_Exercise_: Output all entries verbatim, dropping pictures.

[Data records]
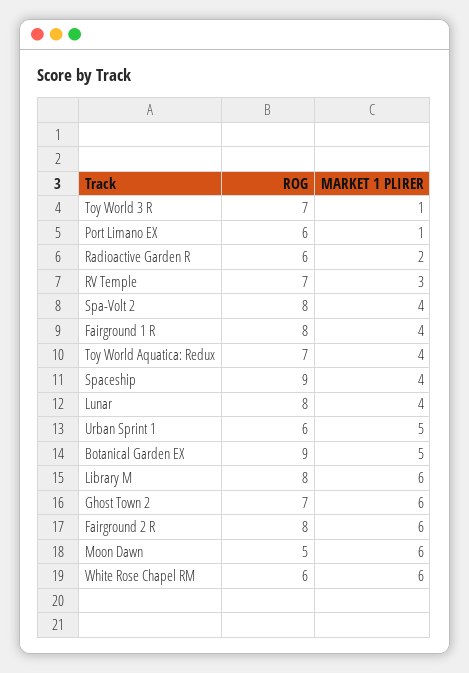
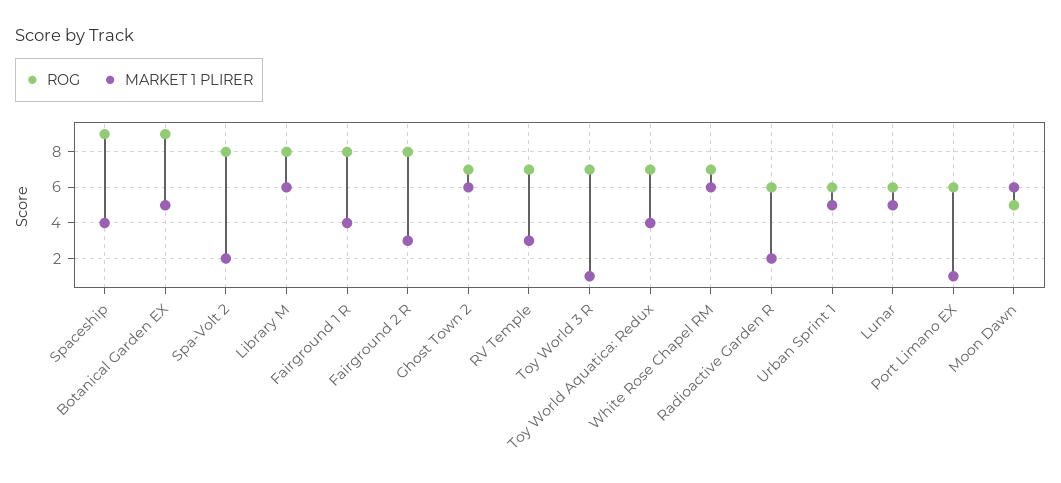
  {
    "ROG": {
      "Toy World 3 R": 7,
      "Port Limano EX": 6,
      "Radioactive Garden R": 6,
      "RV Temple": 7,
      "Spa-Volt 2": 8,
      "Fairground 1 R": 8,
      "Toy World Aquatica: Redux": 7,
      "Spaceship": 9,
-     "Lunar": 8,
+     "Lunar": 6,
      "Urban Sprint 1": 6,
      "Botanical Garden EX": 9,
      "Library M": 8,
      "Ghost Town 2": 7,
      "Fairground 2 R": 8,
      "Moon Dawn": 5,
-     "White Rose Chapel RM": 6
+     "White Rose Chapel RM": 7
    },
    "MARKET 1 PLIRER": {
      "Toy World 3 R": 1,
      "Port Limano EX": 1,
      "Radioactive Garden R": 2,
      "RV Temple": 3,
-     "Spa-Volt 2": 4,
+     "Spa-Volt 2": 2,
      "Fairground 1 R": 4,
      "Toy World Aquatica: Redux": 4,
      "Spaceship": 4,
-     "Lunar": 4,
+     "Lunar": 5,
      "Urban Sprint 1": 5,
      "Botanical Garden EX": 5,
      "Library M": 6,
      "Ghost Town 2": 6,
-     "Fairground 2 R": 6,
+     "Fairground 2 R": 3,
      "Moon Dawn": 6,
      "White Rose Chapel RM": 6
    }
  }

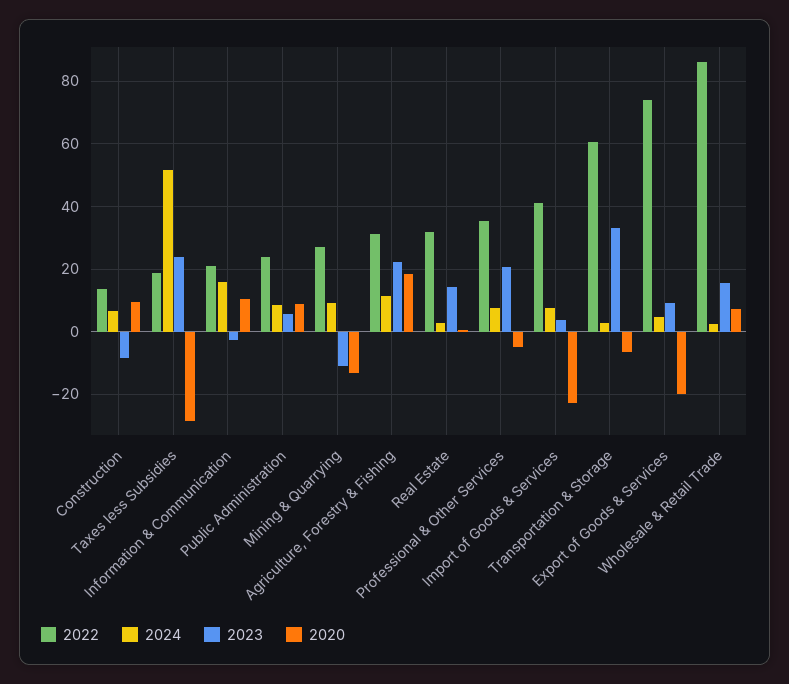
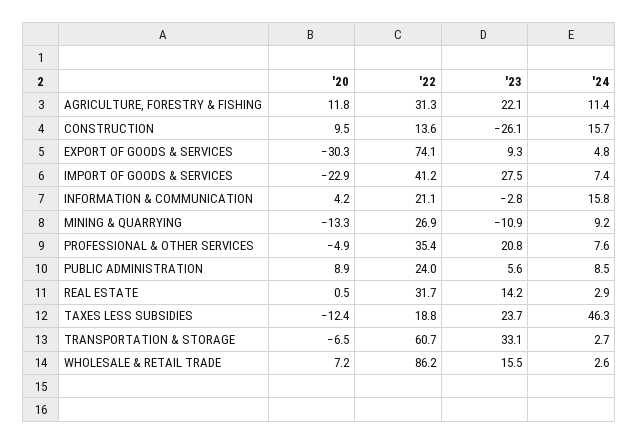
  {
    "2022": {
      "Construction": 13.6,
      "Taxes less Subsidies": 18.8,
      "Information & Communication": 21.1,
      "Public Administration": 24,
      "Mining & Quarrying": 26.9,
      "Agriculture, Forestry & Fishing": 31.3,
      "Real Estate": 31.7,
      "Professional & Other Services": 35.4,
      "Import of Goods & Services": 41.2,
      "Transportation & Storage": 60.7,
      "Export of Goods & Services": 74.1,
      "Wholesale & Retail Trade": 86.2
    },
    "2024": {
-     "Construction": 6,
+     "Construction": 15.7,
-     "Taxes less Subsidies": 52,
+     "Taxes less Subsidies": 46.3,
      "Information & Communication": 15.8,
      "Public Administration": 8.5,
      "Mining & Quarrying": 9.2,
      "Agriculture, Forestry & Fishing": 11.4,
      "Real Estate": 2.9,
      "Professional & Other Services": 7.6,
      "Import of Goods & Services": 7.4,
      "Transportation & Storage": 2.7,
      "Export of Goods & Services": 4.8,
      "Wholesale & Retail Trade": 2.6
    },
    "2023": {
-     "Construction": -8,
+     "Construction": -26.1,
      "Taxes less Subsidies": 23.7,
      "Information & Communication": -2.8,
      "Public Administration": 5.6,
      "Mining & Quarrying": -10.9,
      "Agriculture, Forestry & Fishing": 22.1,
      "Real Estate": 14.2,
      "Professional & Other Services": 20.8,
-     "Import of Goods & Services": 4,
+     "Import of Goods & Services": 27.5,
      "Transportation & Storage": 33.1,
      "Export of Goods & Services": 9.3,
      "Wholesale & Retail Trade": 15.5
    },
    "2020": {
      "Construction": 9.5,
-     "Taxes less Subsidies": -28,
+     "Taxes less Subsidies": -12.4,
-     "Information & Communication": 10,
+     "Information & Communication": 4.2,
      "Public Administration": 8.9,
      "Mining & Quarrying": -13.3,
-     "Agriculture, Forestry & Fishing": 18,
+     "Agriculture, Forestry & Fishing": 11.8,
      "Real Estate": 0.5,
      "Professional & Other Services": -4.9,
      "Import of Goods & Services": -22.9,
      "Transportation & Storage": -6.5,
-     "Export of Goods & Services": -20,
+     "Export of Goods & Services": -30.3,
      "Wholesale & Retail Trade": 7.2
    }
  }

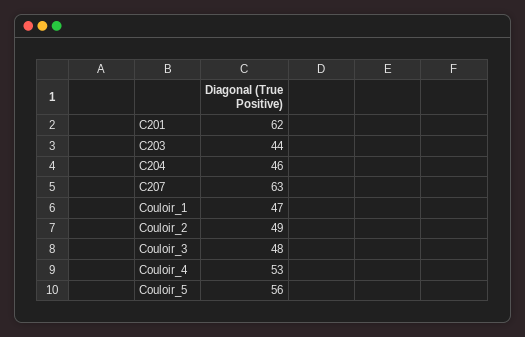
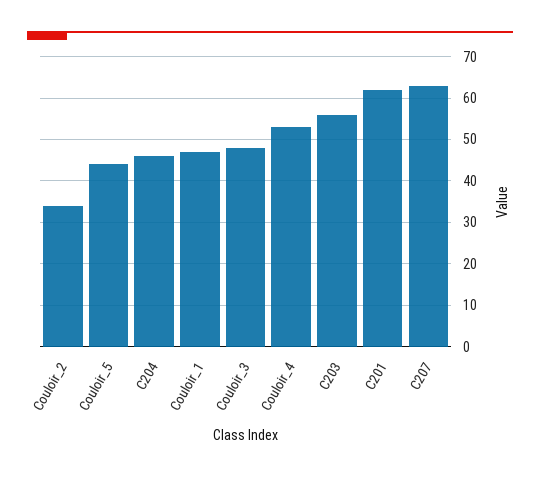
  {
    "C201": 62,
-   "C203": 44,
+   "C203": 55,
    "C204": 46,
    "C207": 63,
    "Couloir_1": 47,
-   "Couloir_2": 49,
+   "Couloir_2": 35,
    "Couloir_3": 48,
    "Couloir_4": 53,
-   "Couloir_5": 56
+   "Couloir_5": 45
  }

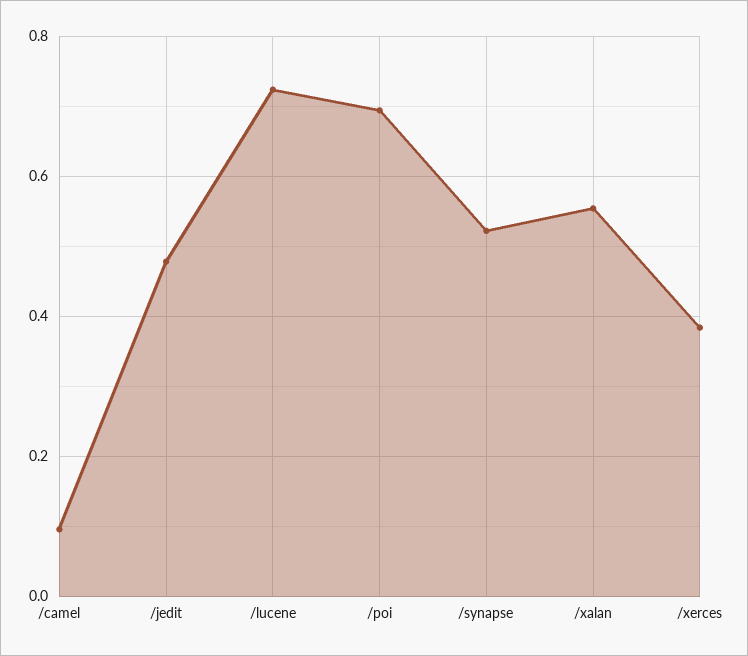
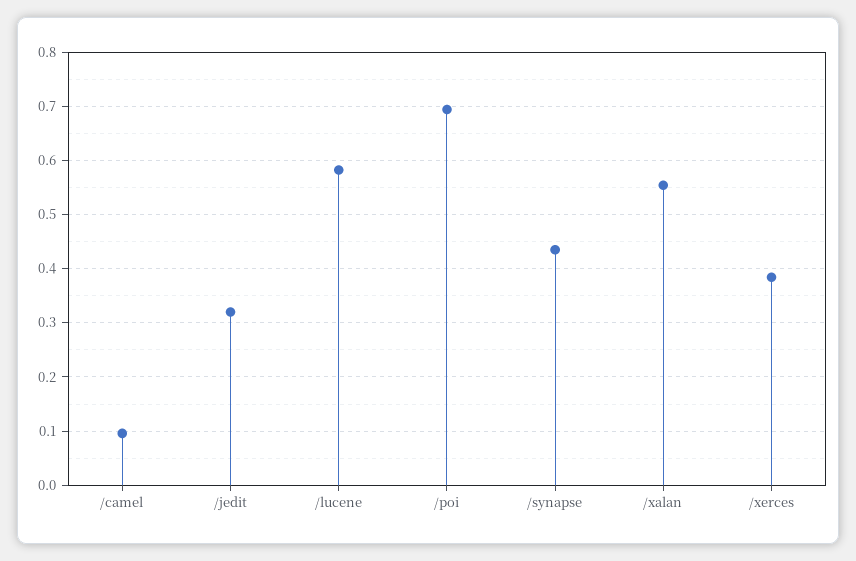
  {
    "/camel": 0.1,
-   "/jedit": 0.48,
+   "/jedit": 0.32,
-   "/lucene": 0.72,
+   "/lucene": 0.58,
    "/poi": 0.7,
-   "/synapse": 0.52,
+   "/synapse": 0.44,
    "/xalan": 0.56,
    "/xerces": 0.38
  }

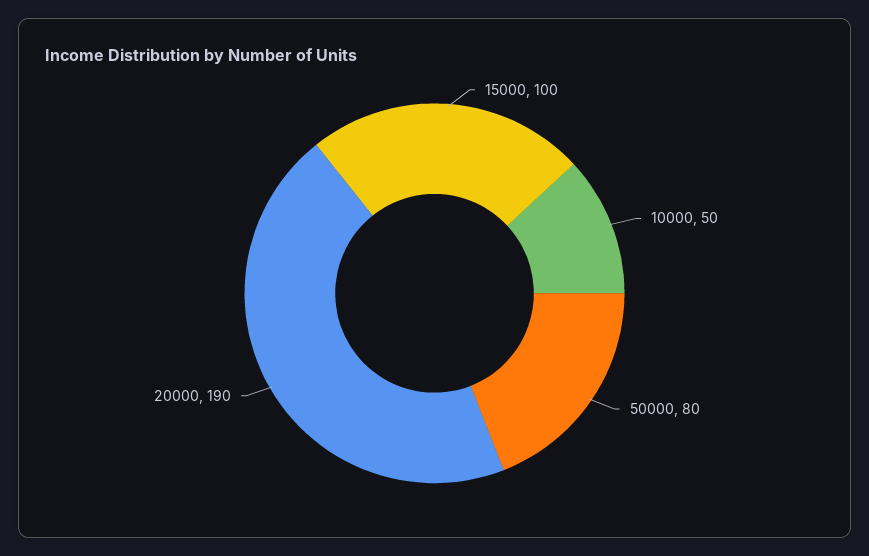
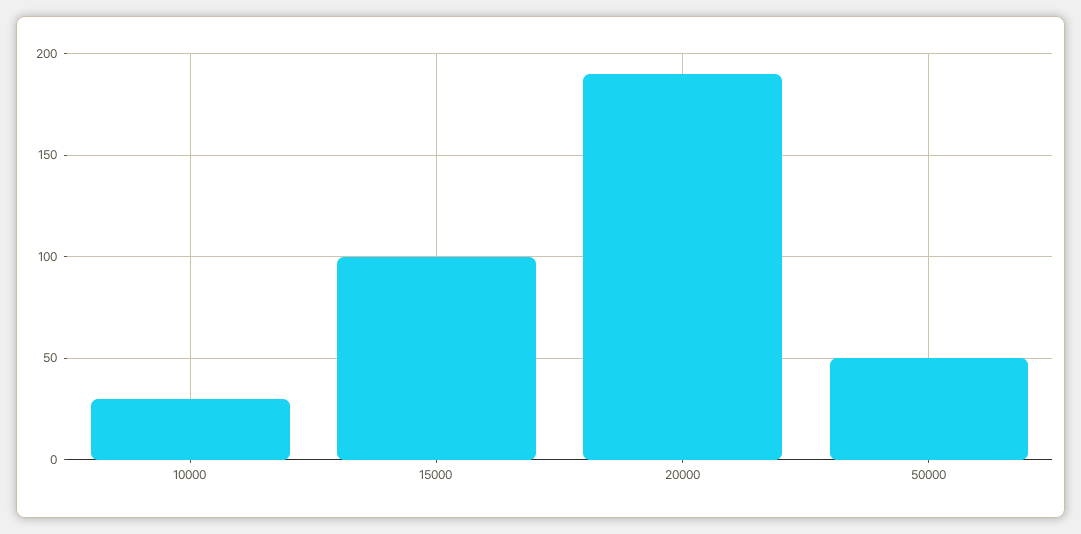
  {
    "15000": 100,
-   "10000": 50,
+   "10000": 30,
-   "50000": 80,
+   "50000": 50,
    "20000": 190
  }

_Problem solution_:
  {
    "ROG": {
      "Toy World 3 R": 7,
      "Port Limano EX": 6,
      "Radioactive Garden R": 6,
      "RV Temple": 7,
      "Spa-Volt 2": 8,
      "Fairground 1 R": 8,
      "Toy World Aquatica: Redux": 7,
      "Spaceship": 9,
-     "Lunar": 8,
+     "Lunar": 6,
      "Urban Sprint 1": 6,
      "Botanical Garden EX": 9,
      "Library M": 8,
      "Ghost Town 2": 7,
      "Fairground 2 R": 8,
      "Moon Dawn": 5,
-     "White Rose Chapel RM": 6
+     "White Rose Chapel RM": 7
    },
    "MARKET 1 PLIRER": {
      "Toy World 3 R": 1,
      "Port Limano EX": 1,
      "Radioactive Garden R": 2,
      "RV Temple": 3,
-     "Spa-Volt 2": 4,
+     "Spa-Volt 2": 2,
      "Fairground 1 R": 4,
      "Toy World Aquatica: Redux": 4,
      "Spaceship": 4,
-     "Lunar": 4,
+     "Lunar": 5,
      "Urban Sprint 1": 5,
      "Botanical Garden EX": 5,
      "Library M": 6,
      "Ghost Town 2": 6,
-     "Fairground 2 R": 6,
+     "Fairground 2 R": 3,
      "Moon Dawn": 6,
      "White Rose Chapel RM": 6
    }
  }

  {
    "2022": {
      "Construction": 13.6,
      "Taxes less Subsidies": 18.8,
      "Information & Communication": 21.1,
      "Public Administration": 24,
      "Mining & Quarrying": 26.9,
      "Agriculture, Forestry & Fishing": 31.3,
      "Real Estate": 31.7,
      "Professional & Other Services": 35.4,
      "Import of Goods & Services": 41.2,
      "Transportation & Storage": 60.7,
      "Export of Goods & Services": 74.1,
      "Wholesale & Retail Trade": 86.2
    },
    "2024": {
-     "Construction": 6,
+     "Construction": 15.7,
-     "Taxes less Subsidies": 52,
+     "Taxes less Subsidies": 46.3,
      "Information & Communication": 15.8,
      "Public Administration": 8.5,
      "Mining & Quarrying": 9.2,
      "Agriculture, Forestry & Fishing": 11.4,
      "Real Estate": 2.9,
      "Professional & Other Services": 7.6,
      "Import of Goods & Services": 7.4,
      "Transportation & Storage": 2.7,
      "Export of Goods & Services": 4.8,
      "Wholesale & Retail Trade": 2.6
    },
    "2023": {
-     "Construction": -8,
+     "Construction": -26.1,
      "Taxes less Subsidies": 23.7,
      "Information & Communication": -2.8,
      "Public Administration": 5.6,
      "Mining & Quarrying": -10.9,
      "Agriculture, Forestry & Fishing": 22.1,
      "Real Estate": 14.2,
      "Professional & Other Services": 20.8,
-     "Import of Goods & Services": 4,
+     "Import of Goods & Services": 27.5,
      "Transportation & Storage": 33.1,
      "Export of Goods & Services": 9.3,
      "Wholesale & Retail Trade": 15.5
    },
    "2020": {
      "Construction": 9.5,
-     "Taxes less Subsidies": -28,
+     "Taxes less Subsidies": -12.4,
-     "Information & Communication": 10,
+     "Information & Communication": 4.2,
      "Public Administration": 8.9,
      "Mining & Quarrying": -13.3,
-     "Agriculture, Forestry & Fishing": 18,
+     "Agriculture, Forestry & Fishing": 11.8,
      "Real Estate": 0.5,
      "Professional & Other Services": -4.9,
      "Import of Goods & Services": -22.9,
      "Transportation & Storage": -6.5,
-     "Export of Goods & Services": -20,
+     "Export of Goods & Services": -30.3,
      "Wholesale & Retail Trade": 7.2
    }
  }

  {
    "C201": 62,
-   "C203": 44,
+   "C203": 55,
    "C204": 46,
    "C207": 63,
    "Couloir_1": 47,
-   "Couloir_2": 49,
+   "Couloir_2": 35,
    "Couloir_3": 48,
    "Couloir_4": 53,
-   "Couloir_5": 56
+   "Couloir_5": 45
  }

  {
    "/camel": 0.1,
-   "/jedit": 0.48,
+   "/jedit": 0.32,
-   "/lucene": 0.72,
+   "/lucene": 0.58,
    "/poi": 0.7,
-   "/synapse": 0.52,
+   "/synapse": 0.44,
    "/xalan": 0.56,
    "/xerces": 0.38
  }

  {
    "15000": 100,
-   "10000": 50,
+   "10000": 30,
-   "50000": 80,
+   "50000": 50,
    "20000": 190
  }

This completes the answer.